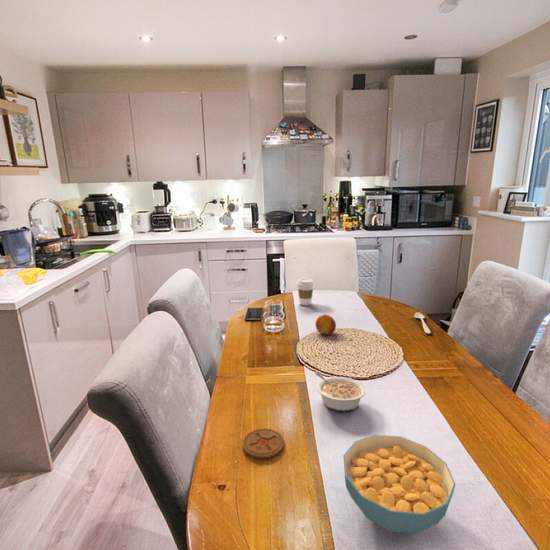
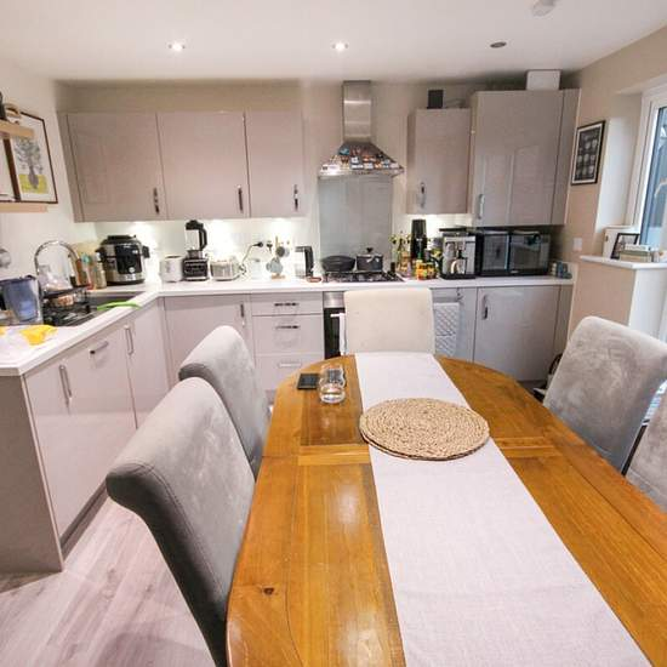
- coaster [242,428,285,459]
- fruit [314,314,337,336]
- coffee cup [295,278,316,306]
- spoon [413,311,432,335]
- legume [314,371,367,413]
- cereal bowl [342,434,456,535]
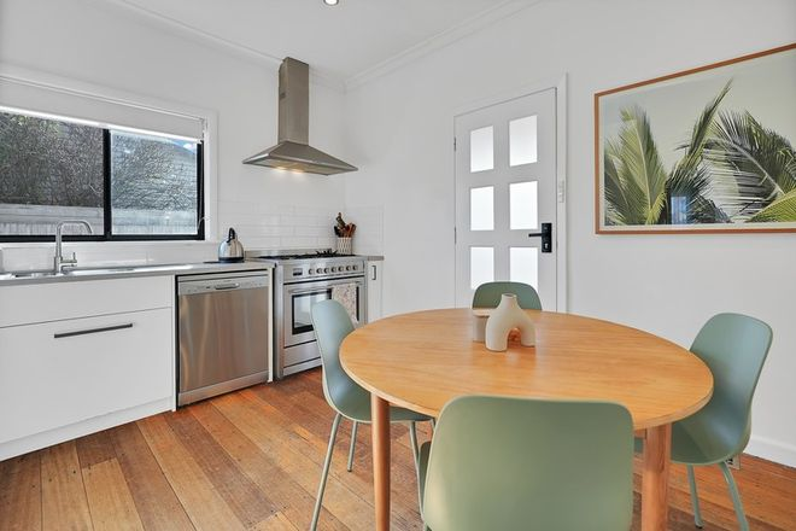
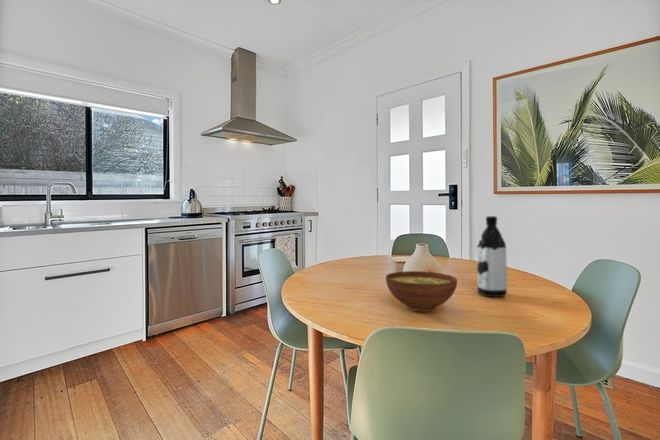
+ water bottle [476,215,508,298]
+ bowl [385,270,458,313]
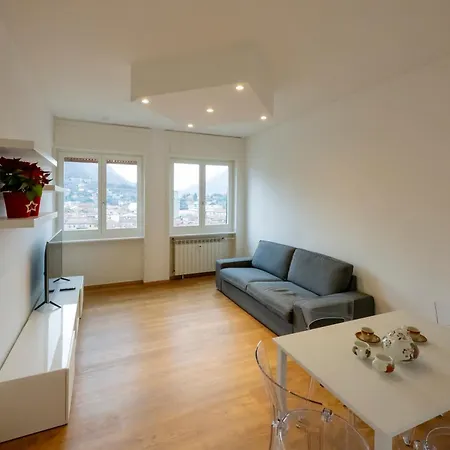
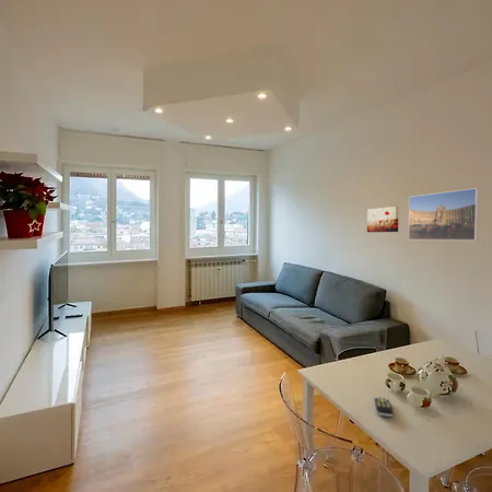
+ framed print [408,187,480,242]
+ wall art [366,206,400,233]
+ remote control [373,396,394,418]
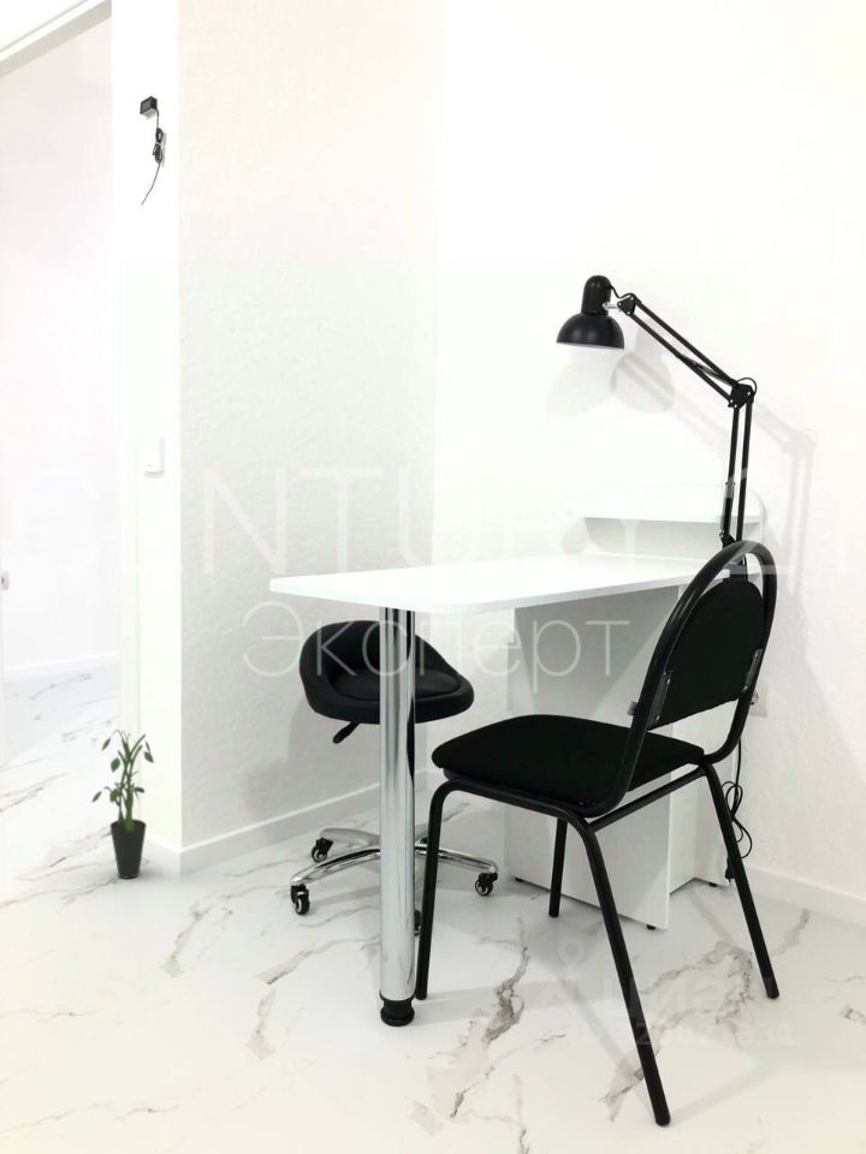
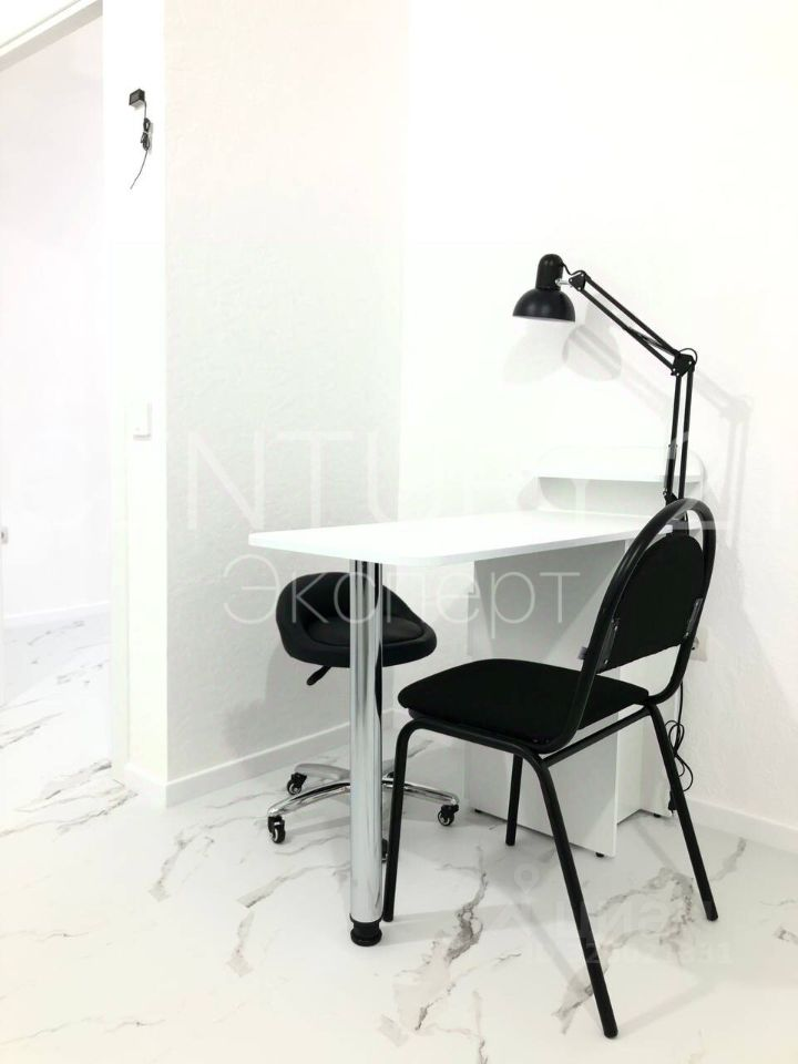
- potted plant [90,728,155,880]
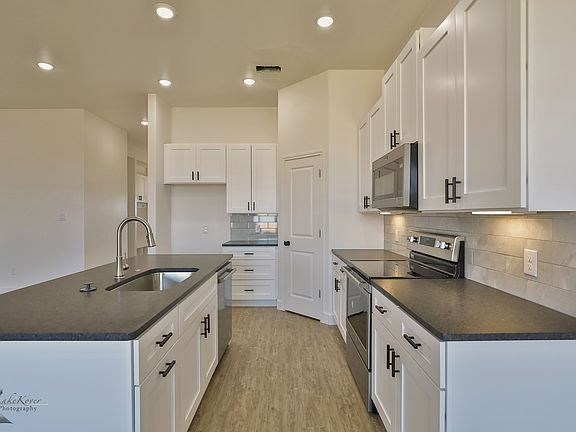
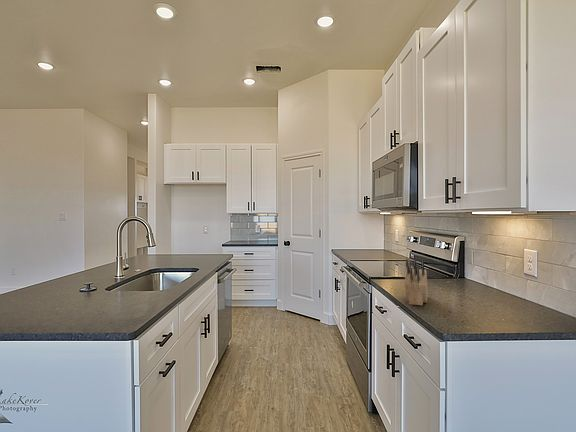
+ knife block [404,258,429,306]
=-=-=
### WHAT YOU HAVE TO DO
Since the pictures are not wanted, give the material again exactly without them.

### EXERCISE RESPONSE
- coaster [242,428,285,459]
- fruit [314,314,337,336]
- coffee cup [295,278,316,306]
- spoon [413,311,432,335]
- legume [314,371,367,413]
- cereal bowl [342,434,456,535]
+ water bottle [476,215,508,298]
+ bowl [385,270,458,313]
+ framed print [408,187,480,242]
+ wall art [366,206,400,233]
+ remote control [373,396,394,418]
- potted plant [90,728,155,880]
+ knife block [404,258,429,306]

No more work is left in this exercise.